Are Foaming Cleansers Really the Way To Go? Or Is There a Better Alternative?
Good morning, hello, how are you?
We hear there's been some confusion about the concept of low foaming cleansers, as they are now visibly invading the skincare market place. We've heard the grumblings of: "It's not sudsy enough" or "it doesn't make my face feel squeaky clean" so is it really doing anything?
Well... there's a very simple explanation for your highly educated concerns... and that is, we're not stripping the shit out of your skin.
So let's start with the basics, shall we?
What is a low foaming cleanser?
and how is that different than a high foaming cleanser (aside from the obvious)?
A low foaming cleanser is a mild cleanser that typically dissolves dirt, debris, and all the shit that's built up in your pores throughout the day. This shape-shifting miracle comes in many forms like:
Oils, Creams, Balms, Milks, Gels, Scrubs, and Lotions
Now there's a common misconception that low foaming cleansers don't work as well as foaming cleansers, and we're here to tell you, that is simply not true.

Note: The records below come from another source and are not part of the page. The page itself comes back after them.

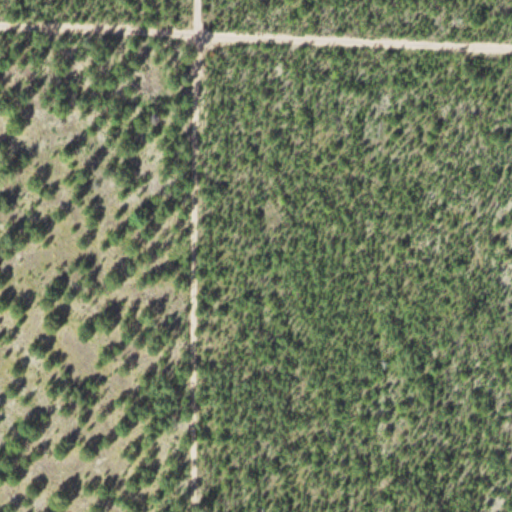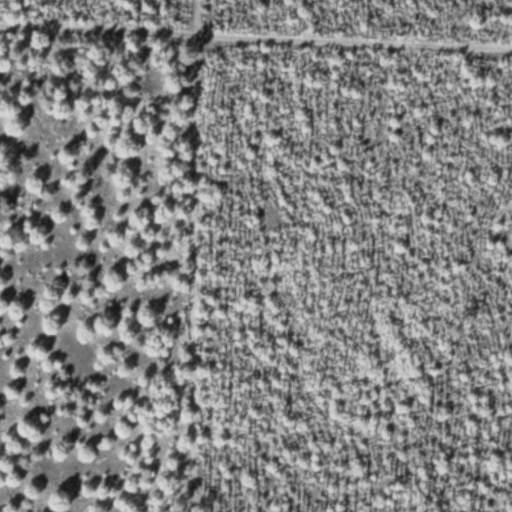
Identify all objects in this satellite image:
road: (255, 44)
road: (193, 255)
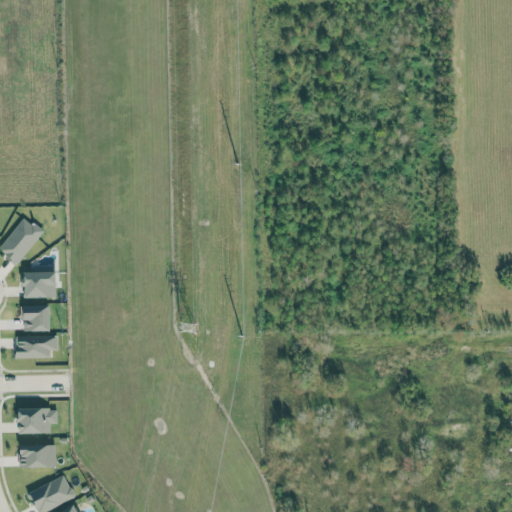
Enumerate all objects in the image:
building: (19, 239)
building: (40, 283)
building: (35, 317)
power tower: (185, 327)
building: (35, 346)
road: (26, 383)
building: (36, 419)
building: (37, 455)
parking lot: (2, 489)
building: (50, 494)
building: (71, 509)
road: (0, 511)
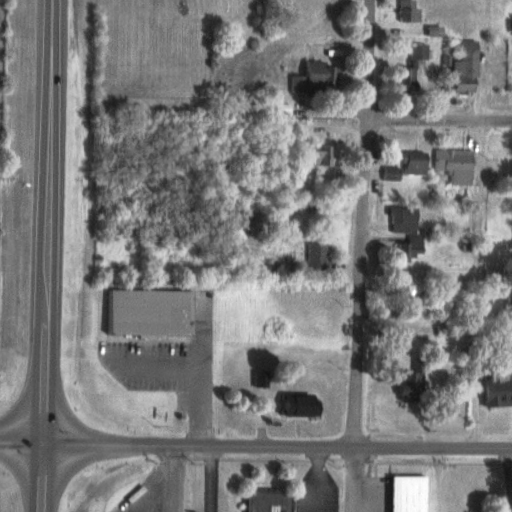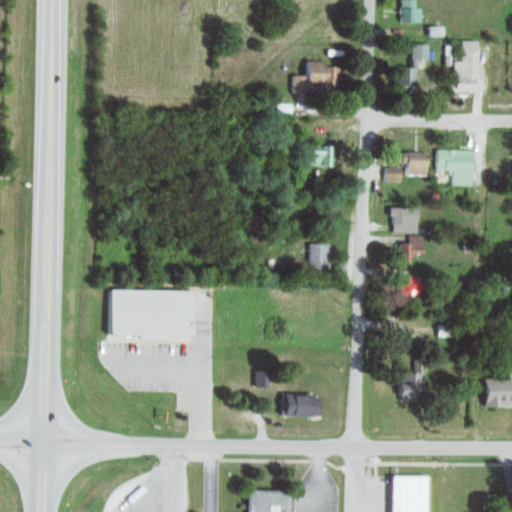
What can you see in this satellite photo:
building: (408, 12)
building: (417, 52)
building: (463, 70)
building: (315, 79)
building: (405, 79)
road: (437, 117)
building: (311, 156)
building: (412, 163)
building: (454, 165)
building: (389, 174)
building: (401, 220)
road: (360, 226)
building: (408, 249)
road: (44, 256)
building: (317, 259)
building: (405, 285)
building: (511, 308)
building: (146, 312)
building: (259, 378)
building: (410, 383)
building: (496, 390)
building: (297, 404)
road: (20, 448)
road: (276, 450)
road: (172, 480)
road: (207, 480)
road: (353, 482)
building: (405, 493)
building: (264, 500)
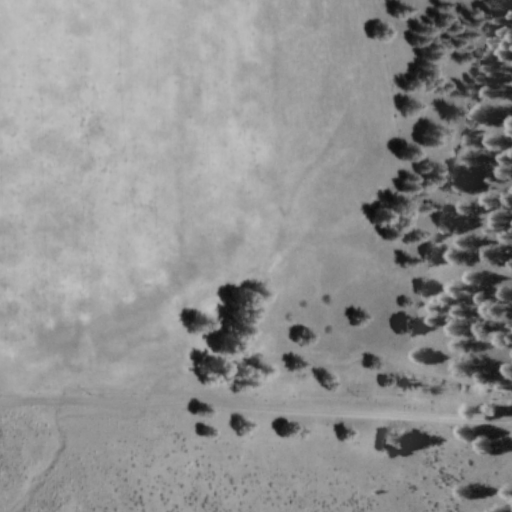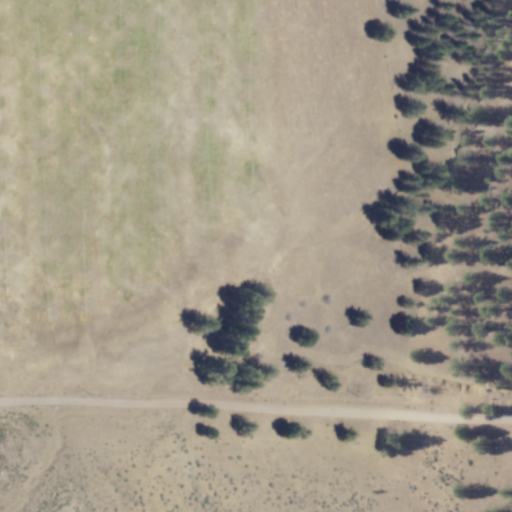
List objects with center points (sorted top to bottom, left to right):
road: (256, 403)
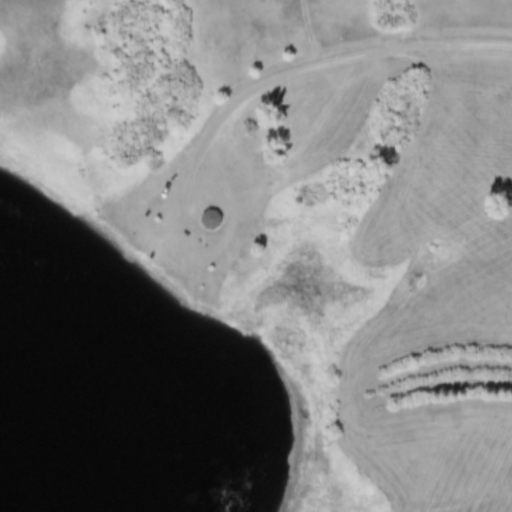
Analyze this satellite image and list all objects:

To put it simply, foaming cleansers have high cleaning power, so they don't just come in and clean house, give you a kiss, and leave. They come in, rearrange everything, throw some shit away, and punch the wall before they leave. So while you think your skin feels nice and clean a refreshed, it's really pushing the panic button.
Should I Only Be Using a Low Foaming Cleanser?
Well...not necessarily. But for a majority of people out, there it's probably your best shot at healthy glowing skin.
If Foaming Cleansers Are So Bad For Your Skin, Why Do They Even Exist?
Back in the day, soap was the primary ingredient used to cleanse the skin. While that's not obscenely devastating if you're cleaning your face with soft water (low mineral content), it is obscenely devastating if you're using hard water (high mineral content; i.e. tap water), as most of us are.
Have you ever washed your hands and saw the build-up of foam in the sink, only to come back later to find just a film left? This is because soap is insoluble in hard water. So it becomes soil or scum when the fatty ingredients in the soap react with minerals in the water and cling to surface of the sink. While it's slightly different from skincare surfactants, the outcome is essentially the same. So you're not cleaning out your skin, you're cleaning off your skin.
And for those of you with oily skin and acne-prone skin...you know who you are.
Using a foaming cleanser is not keeping your oils at bay, like you think it is. It's actually making your problem worse. Because oils come from within, so trying to dry them up topically is, A.) Not going to work and 2.) Just adding to the problem.
How Do I Fix My Oily Skin?
Because we're wrapping up on time, I'll keep it short and sweet. Whether it's our cleanser or even another skincare line you love. Be sure to look for a low foaming cleanser that's primary focus is a low pH. This is what will balance your skin out and give you a clear, healthy glow.